Obama won an astonishing number of votes in 2008: nearly eight million more than any other candidate in history. Even so, it was not the landslide some in the media would have the world believe. John McCain – by no means the strongest of Republican candidates – himself polled the third-highest ever number of votes, and Obama won fewer Electoral College votes than Clinton, Bush snr or Reagan did in any of their victories.
The economy is a particular vulnerability with the Hope/Change message that Obama ran on last time. Having raised expectations, hope is in short supply, change has not necessarily been for the better.
He has been reduced quite rapidly to Just Another Politician. That may change once back on the campaign trail – he still gives a good speech – but he can never again be the fresh face of the future.
Perhaps fortunately for him, the election is not (just) a referendum on his first term but a choice between him and his Republican opponent.
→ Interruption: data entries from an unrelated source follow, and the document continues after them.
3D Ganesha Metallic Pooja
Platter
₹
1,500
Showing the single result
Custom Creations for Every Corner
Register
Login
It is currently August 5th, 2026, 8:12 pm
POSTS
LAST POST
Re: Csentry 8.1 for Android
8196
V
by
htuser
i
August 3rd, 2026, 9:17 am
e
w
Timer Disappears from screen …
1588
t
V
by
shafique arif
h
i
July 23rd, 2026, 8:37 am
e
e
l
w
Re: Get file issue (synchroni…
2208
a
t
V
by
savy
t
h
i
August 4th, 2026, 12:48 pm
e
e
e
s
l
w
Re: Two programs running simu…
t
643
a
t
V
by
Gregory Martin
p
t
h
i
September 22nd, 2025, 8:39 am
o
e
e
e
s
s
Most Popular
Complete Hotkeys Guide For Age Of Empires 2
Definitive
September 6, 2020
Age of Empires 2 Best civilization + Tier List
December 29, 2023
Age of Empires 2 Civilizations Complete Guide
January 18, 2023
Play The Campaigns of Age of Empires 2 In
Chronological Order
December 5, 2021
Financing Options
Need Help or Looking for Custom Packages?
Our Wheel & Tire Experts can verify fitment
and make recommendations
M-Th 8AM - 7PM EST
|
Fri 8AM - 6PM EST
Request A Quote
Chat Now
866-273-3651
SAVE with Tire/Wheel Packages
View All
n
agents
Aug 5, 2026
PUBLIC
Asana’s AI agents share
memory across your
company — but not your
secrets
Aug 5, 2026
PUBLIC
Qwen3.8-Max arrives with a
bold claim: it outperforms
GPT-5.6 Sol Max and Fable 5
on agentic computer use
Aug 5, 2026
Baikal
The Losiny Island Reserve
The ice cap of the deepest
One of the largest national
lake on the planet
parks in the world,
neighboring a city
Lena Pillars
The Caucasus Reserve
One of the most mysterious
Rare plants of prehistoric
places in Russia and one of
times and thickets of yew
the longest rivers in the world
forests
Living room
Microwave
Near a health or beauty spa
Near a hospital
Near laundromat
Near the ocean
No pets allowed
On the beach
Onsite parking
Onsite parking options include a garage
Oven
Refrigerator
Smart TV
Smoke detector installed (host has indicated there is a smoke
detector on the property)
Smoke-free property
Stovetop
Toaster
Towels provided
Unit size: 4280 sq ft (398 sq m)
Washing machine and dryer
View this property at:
That field already looks quite thin. Palin looks unlikely to run with Bachmann making strong inroads into Tea Party territory but neither is really a credible candidate. Huntsman and Pawlenty’s campaigns have been at best tepid and show no sign of catching the public imagination. That only really leaves Mitt Romney and Texas Governor Rick Perry – though the latter has yet to formally declare.
At the time of writing, Perry was best-priced with Ladbrokes at 7/1 (which unusually is longer than Betfair even before commission), while Romney could be backed at 11/2 with both bet365 and Victor Chandler and was slightly longer on Betfair. All these seem good value given the lack of strong contenders in the primaries and the far less clement conditions Obama faces this time around. An alternative strategy would be to lay against Obama, whose price will surely drift at some point. Both Republicans have their weaknesses as potential candidates but then so does Obama.
Of more immediate concern are the Debt Ceiling negotiations. These are complex, multilateral and could have any number of outcomes. One pertinent fact however is that Obama is involved in them while both GOP frontrunners are Washington outsiders. That makes the political cost of failure much more personal to him, even before any economic effects of a shutdown and/or credit downgrade are felt. Likewise, any cuts into his healthcare programme reduces the record of delivery he’ll have to stand on.
Obama’s approval ratings hit a new low of 40% this week including just 34% among independents. The figure may have been adversely affected by the debt ceiling games. Even so, he’s been below 50% for most of the last year, something which doesn’t tally with re-election odds of 4/6 or shorter unless there’s good reason to expect him to turn it around. It’s easy enough to create scenarios as to how he might do that but the reality is that the hard stats are at best mixed.
The race feels much more of a toss-up at the moment with Obama no shorter than evens and probably marginally odds-against.